So, you really need to adjust your way of working to a more agile way. Start by gathering the requirements, deliver an MVP, and work from there, step-by-step.
Which Developer Path Should You Take
Now that you know the truth, the whole truth, and nothing but the truth, you might be wondering what developer paths are available as an OutSystems developer and which ones should you take.
This question is asked by colleagues more often than not. It seems a non-complex question, but the limitations are sometimes difficult to foresee.
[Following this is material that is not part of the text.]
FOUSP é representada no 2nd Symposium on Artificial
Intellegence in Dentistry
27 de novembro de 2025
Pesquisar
In my opinion, such an important question should be asked as early as possible.
I provide here a simple, yet powerful, visual road map of certifications, for everyone to understand from the start, the complete certifications precedence tree, and restrictions.
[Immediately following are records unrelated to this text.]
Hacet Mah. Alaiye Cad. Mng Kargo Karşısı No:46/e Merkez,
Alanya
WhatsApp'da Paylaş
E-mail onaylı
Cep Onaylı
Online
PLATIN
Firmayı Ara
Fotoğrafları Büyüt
This diagram is composed of:
- 2 different paths - Reactive and Traditional.
- 3 certification levels - Associate, Professional / Specialist, and Expert.
- 9 exam certifications - #5 Developer, #1 Tech Lead, and #3 new ones:
- Architect Specialist: designer and validator of a good architecture;
- Platform Engineer: master and troubleshooter of Platform environments;
- Delivery Specialist: deliverer of projects using the OutSystems Delivery Methodology.
Overall decisions on the path to choose should include project needs, own skills, and personal preferences. It’s up to each one to balance them and take the road.
Reactive Development is more challenging and becoming more adopted in the market, than Traditional Development. On the other hand, Traditional Development is maybe easier to learn as a starter, than the Reactive path. Both currently offer the same number of options of certifications (as the diagram above shows).
Nevertheless, anyone could take both paths. This explanation is mainly focused on showing the possibilities to those that need to make a decision now, thinking about their future.